Menteri PPPA Kecam Kasus Kekerasan di Daycare Yogyakarta, 53 Anak Diduga Jadi Korban

Menteri PPPA Kecam Kasus Kekerasan di Daycare Yogyakarta, 53 Anak Diduga Jadi Korban
Ilustrasi anak (Dok : Int).

KabarIndonesia.id — Dugaan kekerasan terhadap anak di sebuah tempat penitipan anak di Yogyakarta memicu perhatian serius. Menteri Pemberdayaan Perempuan dan Perlindungan Anak (PPPA), Arifah Fauzi, mengecam keras peristiwa tersebut dan menegaskan negara harus memastikan adanya perlindungan korban serta penegakan hukum terhadap pelaku.

“Kami menyampaikan simpati secara mendalam kepada anak-anak korban dan keluarga yang terdampak. Setiap bentuk kekerasan pada anak adalah pelanggaran serius terhadap hak asasi manusia dan tidak dapat ditoleransi dalam kondisi apa pun,” tegasnya, Senin (27/4/2026).

53 Anak Diduga Jadi Korban

Kasus ini muncul setelah tempat penitipan anak Little Aresha dilaporkan ke polisi atas dugaan kekerasan dan diskriminasi terhadap anak-anak yang dititipkan di tempat tersebut. Aparat kepolisian kemudian melakukan penggerebekan pada Jumat (24/4).

Dari total 103 anak yang terdaftar, sedikitnya 53 anak terindikasi menjadi korban kekerasan. Dugaan praktik tersebut disebut telah berlangsung sejak daycare beroperasi sekitar satu tahun terakhir.

Saat ini, Polresta Yogyakarta masih melakukan pemeriksaan terhadap sejumlah saksi guna melengkapi alat bukti.

Menteri PPPA menegaskan mendukung penuh langkah aparat penegak hukum dalam menangani kasus ini secara profesional dan berkeadilan.

Ia juga mendorong penguatan koordinasi dengan Lembaga Perlindungan Saksi dan Korban untuk memastikan korban mendapatkan perlindungan maksimal.

“Kasus ini menjadi pengingat penting bagi kita semua untuk memperkuat sistem pengawasan terhadap lembaga pengasuhan anak,” ujarnya.

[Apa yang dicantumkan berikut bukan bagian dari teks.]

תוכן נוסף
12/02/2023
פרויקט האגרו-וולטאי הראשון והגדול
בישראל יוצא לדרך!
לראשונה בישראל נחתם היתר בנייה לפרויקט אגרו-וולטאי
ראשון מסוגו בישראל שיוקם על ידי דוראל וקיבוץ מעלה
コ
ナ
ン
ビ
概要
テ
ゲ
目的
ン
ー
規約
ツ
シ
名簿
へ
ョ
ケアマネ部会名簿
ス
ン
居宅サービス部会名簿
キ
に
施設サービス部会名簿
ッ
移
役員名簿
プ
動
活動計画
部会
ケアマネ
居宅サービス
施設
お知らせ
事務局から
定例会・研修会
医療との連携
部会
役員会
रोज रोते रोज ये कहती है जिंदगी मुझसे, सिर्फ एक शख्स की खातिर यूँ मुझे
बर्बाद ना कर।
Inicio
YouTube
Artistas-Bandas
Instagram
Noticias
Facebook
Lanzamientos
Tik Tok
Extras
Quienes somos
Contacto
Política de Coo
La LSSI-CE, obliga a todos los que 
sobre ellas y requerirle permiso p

Kementerian PPPA bersama pemerintah daerah dan pemangku kepentingan lainnya telah memberikan pendampingan psikososial bagi korban dan keluarga.

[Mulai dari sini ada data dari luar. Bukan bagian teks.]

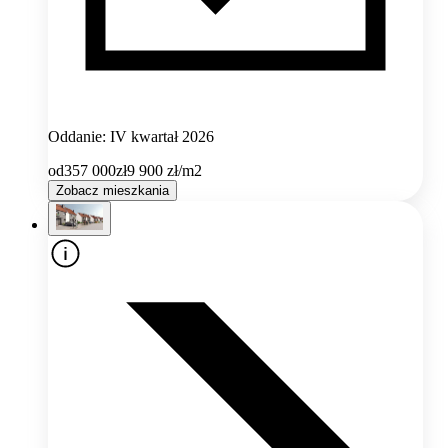
Oddanie: IV kwartał 2026
od
357 000
zł
9 900
zł/m2
Zobacz mieszkania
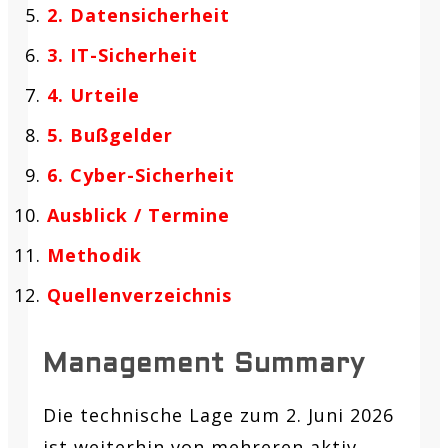
2. Datensicherheit
3. IT-Sicherheit
4. Urteile
5. Bußgelder
6. Cyber-Sicherheit
Ausblick / Termine
Methodik
Quellenverzeichnis
Management Summary
Die technische Lage zum 2. Juni 2026
ist weiterhin von mehreren aktiv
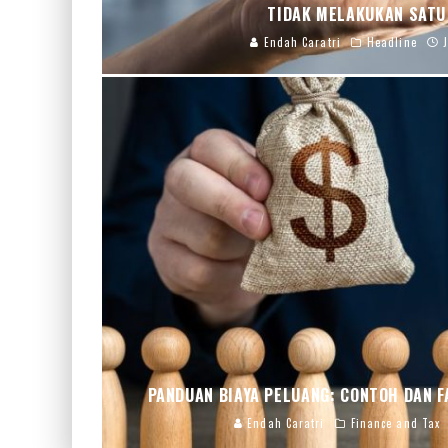
TIDAK MELAKUKAN SATU 
Endah Caratri
Headline
PANDUAN BIAYA PELUANG: CONTOH DAN F
Endah Caratri
Finance and Tax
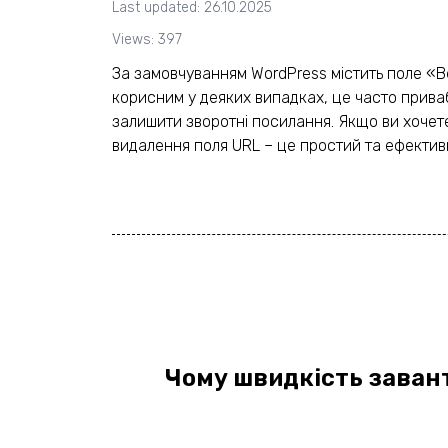
Last updated: 26.10.2025
Views: 397
За замовчуванням WordPress містить поле «В
корисним у деяких випадках, це часто приваб
залишити зворотні посилання. Якщо ви хочете
видалення поля URL – це простий та ефективни
Чому швидкість заван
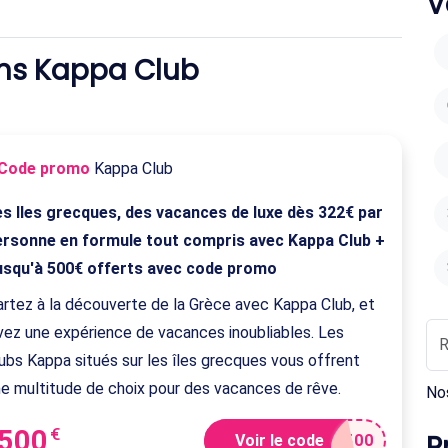
V
ons Kappa Club
Code promo
Kappa Club
es Iles grecques, des vacances de luxe dès 322€ par
ersonne en formule tout compris avec Kappa Club +
usqu'à 500€ offerts avec code promo
rtez à la découverte de la Grèce avec Kappa Club, et
vez une expérience de vacances inoubliables. Les
ubs Kappa situés sur les îles grecques vous offrent
e multitude de choix pour des vacances de rêve.
No
-500
€
P
Voir le code
500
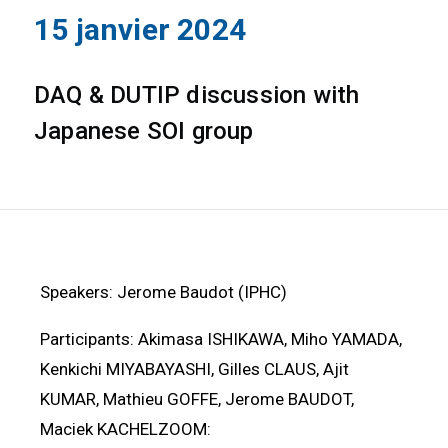
15 janvier 2024
DAQ & DUTIP discussion with
Japanese SOI group
Speakers: Jerome Baudot (IPHC)
Participants: Akimasa ISHIKAWA, Miho YAMADA,
Kenkichi MIYABAYASHI, Gilles CLAUS, Ajit
KUMAR, Mathieu GOFFE, Jerome BAUDOT,
Maciek KACHELZOOM:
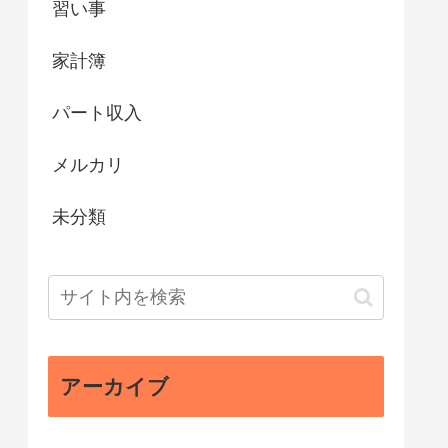
習い事
家計簿
パート収入
メルカリ
未分類
アーカイブ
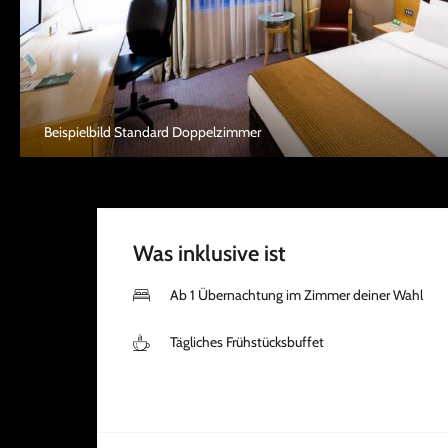
Beispielbild Standard Doppelzimmer
Was inklusive ist
Ab 1 Übernachtung im Zimmer deiner Wahl
Tägliches Frühstücksbuffet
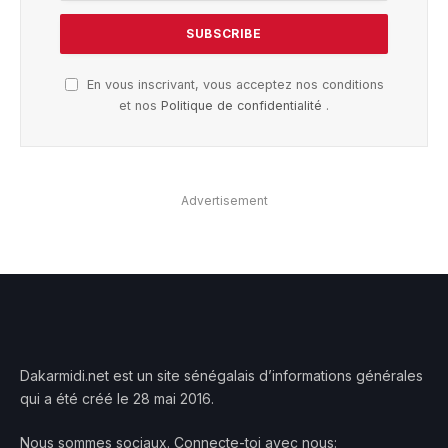
En vous inscrivant, vous acceptez nos conditions
et nos
Politique de confidentialité
.
Advertisement
Dakarmidi.net est un site sénégalais d’informations générales
qui a été créé le 28 mai 2016.
Nous sommes sociaux. Connecte-toi avec nous:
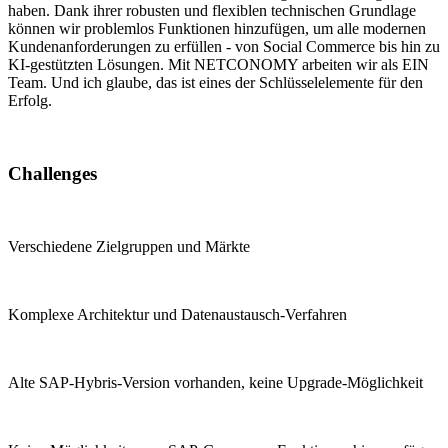
haben. Dank ihrer robusten und flexiblen technischen Grundlage
können wir problemlos Funktionen hinzufügen, um alle modernen
Kundenanforderungen zu erfüllen - von Social Commerce bis hin zu
KI-gestützten Lösungen. Mit NETCONOMY arbeiten wir als EIN
Team. Und ich glaube, das ist eines der Schlüsselelemente für den
Erfolg.
Challenges
Verschiedene Zielgruppen und Märkte
Komplexe Architektur und Datenaustausch-Verfahren
Alte SAP-Hybris-Version vorhanden, keine Upgrade-Möglichkeit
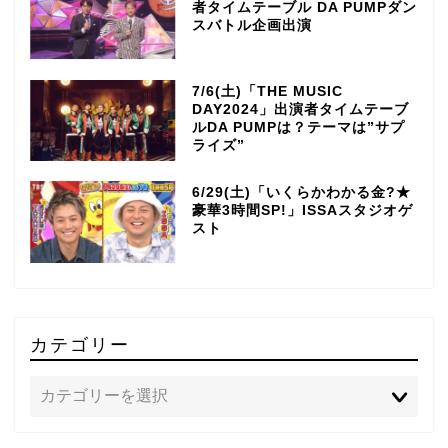
者タイムテーブル DA PUMPダン
スバトル企画出演
7/6(土)「THE MUSIC
DAY2024」出演者タイムテーブ
ルDA PUMPは？テーマは”サプ
ライズ”
6/29(土)「いくらかわかる金?★
豪華3時間SP!」ISSAスタジオゲ
スト
カテゴリー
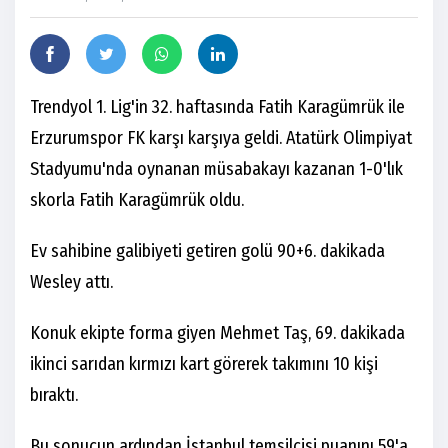
Trendyol 1. Lig'in 32. haftasında Fatih Karagümrük ile
Erzurumspor FK karşı karşıya geldi. Atatürk Olimpiyat
Stadyumu'nda oynanan müsabakayı kazanan 1-0'lık
skorla Fatih Karagümrük oldu.
Ev sahibine galibiyeti getiren golü 90+6. dakikada
Wesley attı.
Konuk ekipte forma giyen Mehmet Taş, 69. dakikada
ikinci sarıdan kırmızı kart görerek takımını 10 kişi
bıraktı.
Bu sonucun ardından İstanbul temsilcisi puanını 59'a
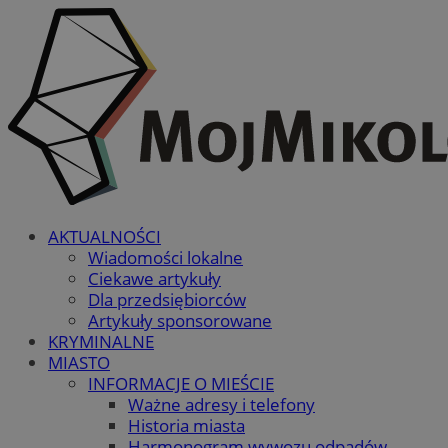
AKTUALNOŚCI
Wiadomości lokalne
Ciekawe artykuły
Dla przedsiębiorców
Artykuły sponsorowane
KRYMINALNE
MIASTO
INFORMACJE O MIEŚCIE
Ważne adresy i telefony
Historia miasta
Harmonogram wywozu odpadów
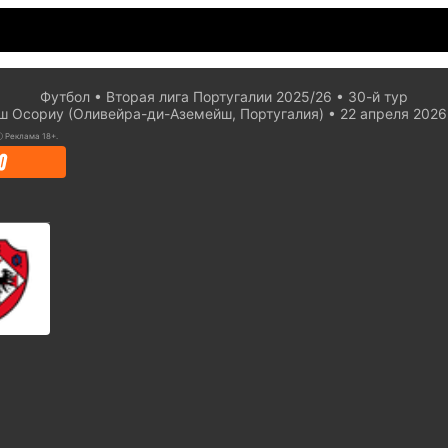
Футбол
Вторая лига Португалии 2025/26
30-й тур
ш Осориу (Оливейра-ди-Аземейш, Португалия)
22 апреля 2026
ⓘ
Реклама 18+.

Langkah ini mencakup layanan pemulihan yang komprehensif dan berkelanjutan, sekaligus evaluasi terhadap sistem perizinan dan pengawasan tempat penitipan anak.

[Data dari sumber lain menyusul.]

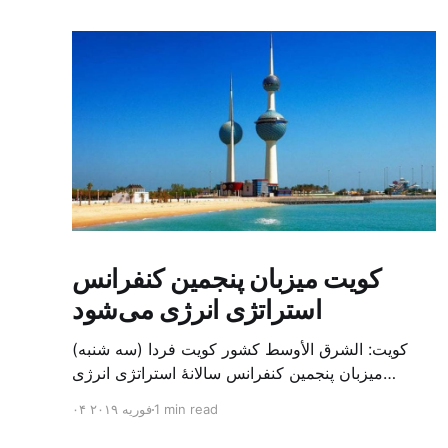
کویت میزبان پنجمین کنفرانس
استراتژی انرژی می‌شود
کویت: الشرق الأوسط کشور کویت فردا (سه شنبه)
میزبان پنجمین کنفرانس سالانهٔ استراتژی انرژی
کشورهای شورای همکاری خلیج می‌شود. به گزارش
1 min read
۰۴ فوریه ۲۰۱۹
الشرق الاوسط، حدود ۳۰۰ متخصص از شرکت‌های
جهانی نفت و گاز در این کنفرانس شرکت خواهند کرد.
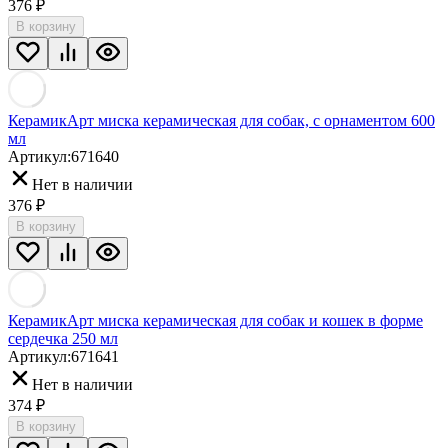
376
₽
В корзину
КерамикАрт миска керамическая для собак, с орнаментом 600
мл
Артикул:
671640
Нет в наличии
376
₽
В корзину
КерамикАрт миска керамическая для собак и кошек в форме
сердечка 250 мл
Артикул:
671641
Нет в наличии
374
₽
В корзину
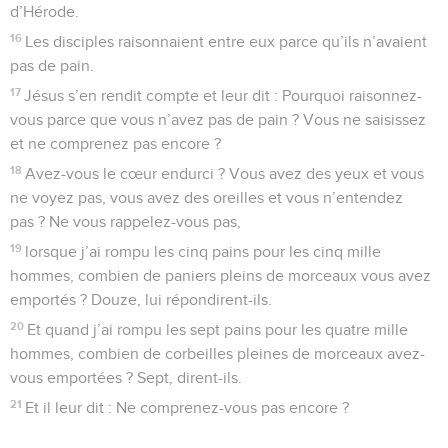
d’Hérode.
16
Les disciples raisonnaient entre eux parce qu’ils n’avaient
pas de pain.
17
Jésus s’en rendit compte et leur dit : Pourquoi raisonnez-
vous parce que vous n’avez pas de pain ? Vous ne saisissez
et ne comprenez pas encore ?
18
Avez-vous le cœur endurci ? Vous avez des yeux et vous
ne voyez pas, vous avez des oreilles et vous n’entendez
pas ? Ne vous rappelez-vous pas,
19
lorsque j’ai rompu les cinq pains pour les cinq mille
hommes, combien de paniers pleins de morceaux vous avez
emportés ? Douze, lui répondirent-ils.
20
Et quand j’ai rompu les sept pains pour les quatre mille
hommes, combien de corbeilles pleines de morceaux avez-
vous emportées ? Sept, dirent-ils.
21
Et il leur dit : Ne comprenez-vous pas encore ?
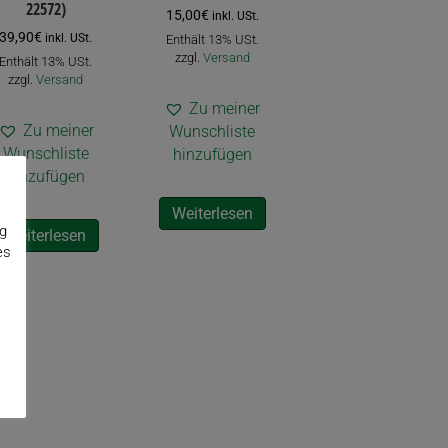
22572)
15,00
€
inkl. USt.
licher
39,90
€
inkl. USt.
Enthält 13% USt.
zzgl.
Versand
Enthält 13% USt.
zzgl.
Versand
Zu meiner
Zu meiner
Wunschliste
Wunschliste
hinzufügen
hinzufügen
Weiterlesen
ng
Weiterlesen
es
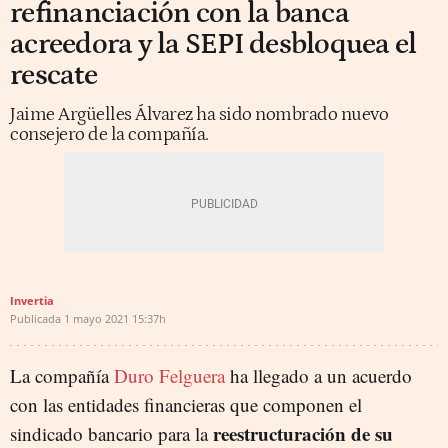
refinanciación con la banca
acreedora y la SEPI desbloquea el
rescate
Jaime Argüelles Álvarez ha sido nombrado nuevo
consejero de la compañía.
Invertia
Publicada
1 mayo 2021
15:37h
La compañía
Duro Felguera
ha llegado a un acuerdo
con las entidades financieras que componen el
reestructuración de su
sindicado bancario para la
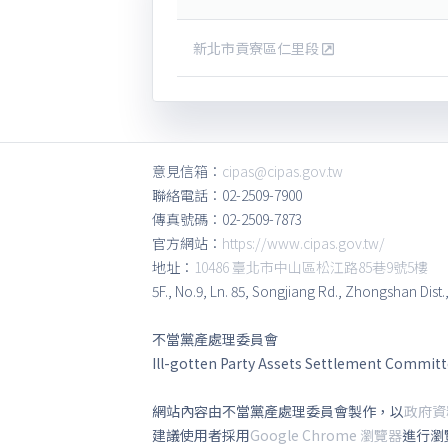
新北市貢寮區仁里段
意見信箱：
cipas@cipas.gov.tw
聯絡電話：02-2509-7900
傳真號碼：02-2509-7873
官方網站：
https://www.cipas.gov.tw/
地址：
10486 臺北市中山區松江路85巷9號5樓
5F., No.9, Ln. 85, Songjiang Rd., Zhongshan Dist.
不當黨產處理委員會
Ill-gotten Party Assets Settlement Commit
網站內容由不當黨產處理委員會製作，以
政府資
建議使用者採用
Google Chrome 瀏覽器
進行瀏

Selain itu, pemerintah juga akan meningkatkan edukasi masyarakat terkait hak anak, pengasuhan yang aman, serta memperkuat sistem pengaduan dan respons cepat terhadap kasus kekerasan.

Kasus ini menjadi sorotan serius terhadap lemahnya pengawasan lembaga pengasuhan anak. Pemerintah menegaskan akan melakukan evaluasi menyeluruh agar kejadian serupa tidak terulang.

Perlindungan anak, kata Menteri PPPA, merupakan tanggung jawab bersama yang tidak bisa ditawar, baik oleh negara, keluarga, maupun masyarakat.